§ What is expected
Pictures aside, print all of the data below exactly as written.

§ Data extract
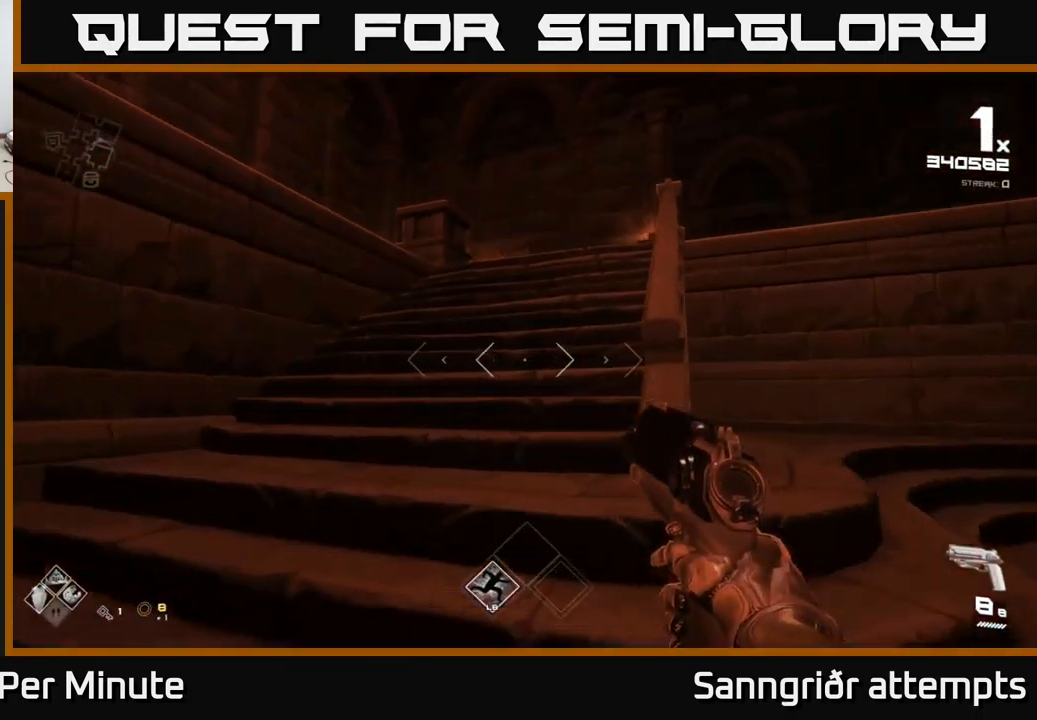
{"buttons": [], "left_stick": "up", "right_stick": "center", "events": [[133, "A", "down"], [250, "A", "up"], [333, "A", "down"], [466, "A", "up"]]}
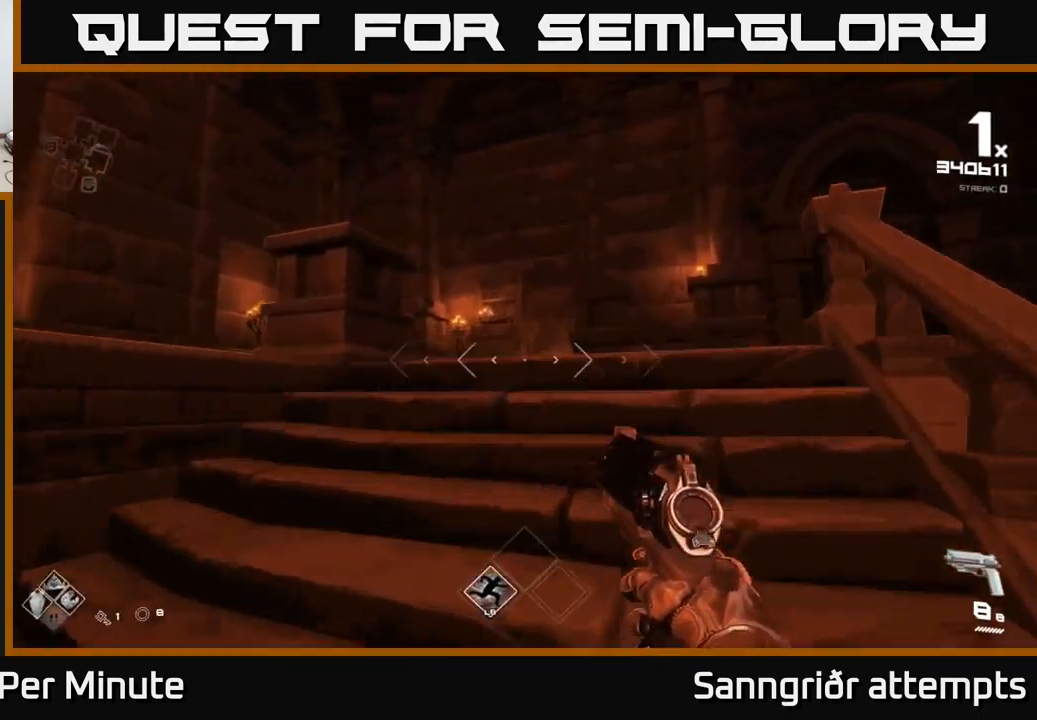
{"buttons": [], "left_stick": "up-left", "right_stick": "right", "events": [[200, "right_stick", "right"], [300, "left_stick", "up-left"]]}
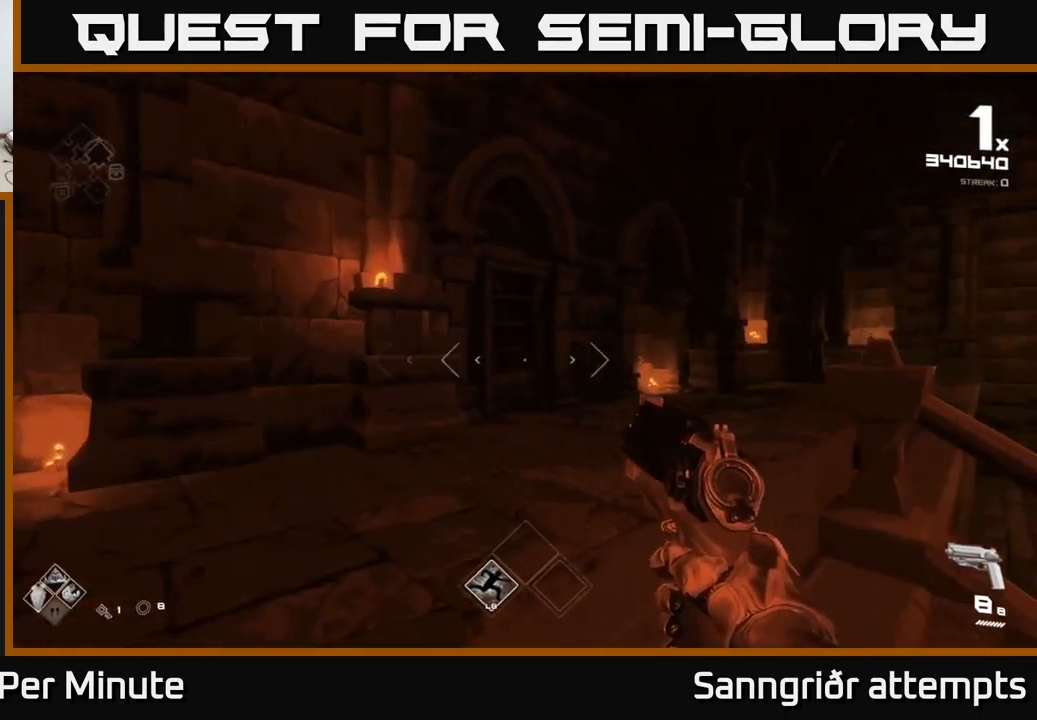
{"buttons": [], "left_stick": "up-left", "right_stick": "right", "events": [[267, "right_stick", "center"], [333, "left_stick", "up"], [483, "left_stick", "up-left"], [483, "right_stick", "right"]]}
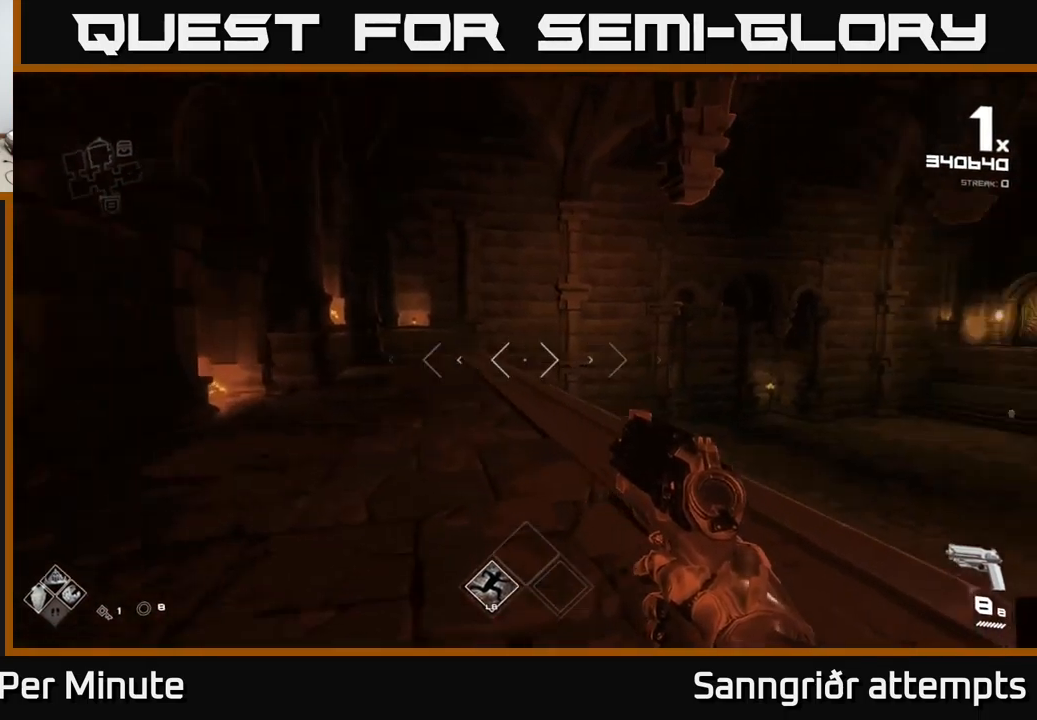
{"buttons": [], "left_stick": "left", "right_stick": "right", "events": [[367, "left_stick", "left"]]}
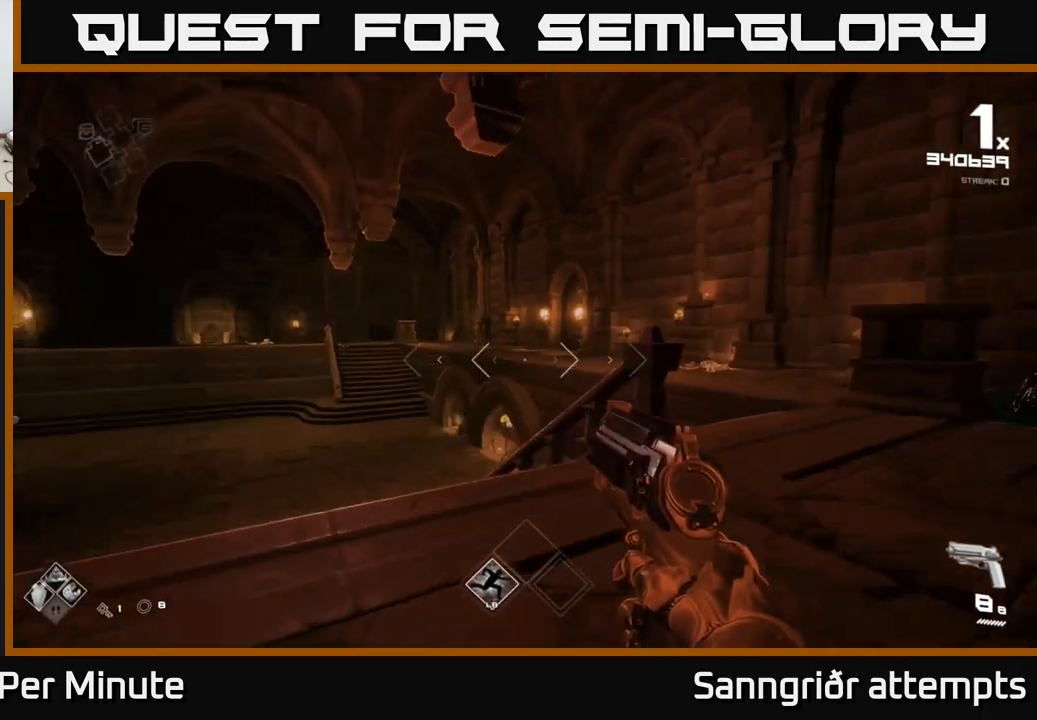
{"buttons": [], "left_stick": "up", "right_stick": "center", "events": [[50, "left_stick", "down-left"], [150, "left_stick", "center"], [250, "right_stick", "center"], [283, "left_stick", "up"]]}
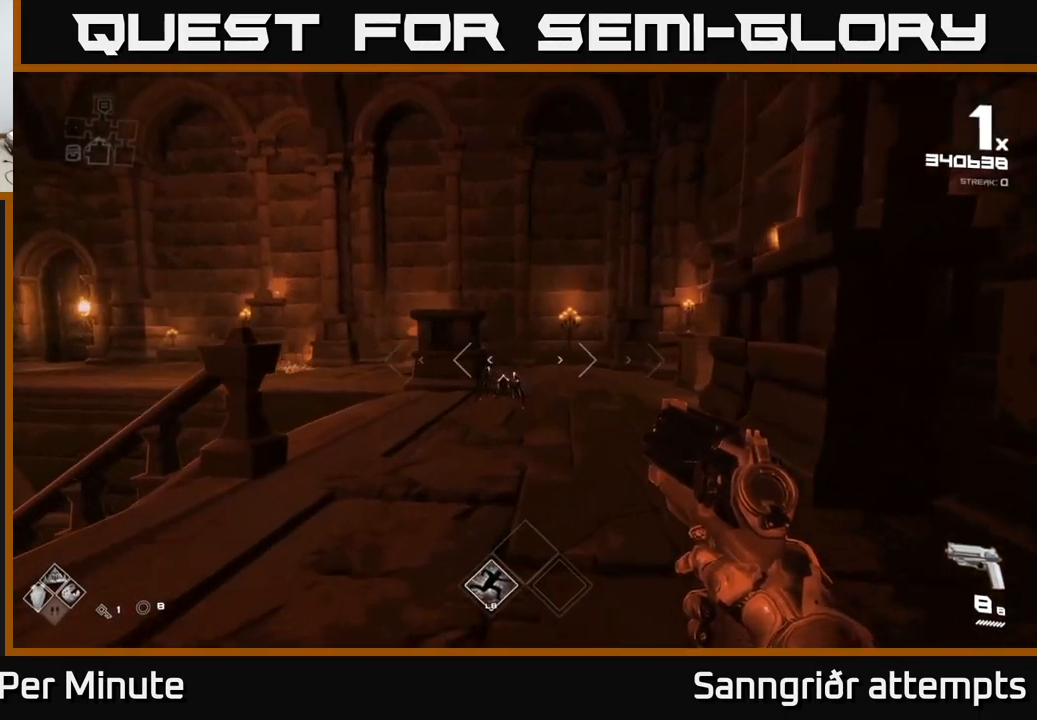
{"buttons": ["R1"], "left_stick": "up", "right_stick": "center", "events": [[50, "R2", "down"], [50, "right_stick", "down-left"], [133, "left_stick", "center"], [133, "right_stick", "center"], [167, "R2", "up"], [183, "left_stick", "down"], [467, "R1", "down"], [467, "left_stick", "up"]]}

§ Task solution
{"buttons": [], "left_stick": "up", "right_stick": "center", "events": [[133, "A", "down"], [250, "A", "up"], [333, "A", "down"], [466, "A", "up"]]}
{"buttons": [], "left_stick": "up-left", "right_stick": "right", "events": [[200, "right_stick", "right"], [300, "left_stick", "up-left"]]}
{"buttons": [], "left_stick": "up-left", "right_stick": "right", "events": [[267, "right_stick", "center"], [333, "left_stick", "up"], [483, "left_stick", "up-left"], [483, "right_stick", "right"]]}
{"buttons": [], "left_stick": "left", "right_stick": "right", "events": [[367, "left_stick", "left"]]}
{"buttons": [], "left_stick": "up", "right_stick": "center", "events": [[50, "left_stick", "down-left"], [150, "left_stick", "center"], [250, "right_stick", "center"], [283, "left_stick", "up"]]}
{"buttons": ["R1"], "left_stick": "up", "right_stick": "center", "events": [[50, "R2", "down"], [50, "right_stick", "down-left"], [133, "left_stick", "center"], [133, "right_stick", "center"], [167, "R2", "up"], [183, "left_stick", "down"], [467, "R1", "down"], [467, "left_stick", "up"]]}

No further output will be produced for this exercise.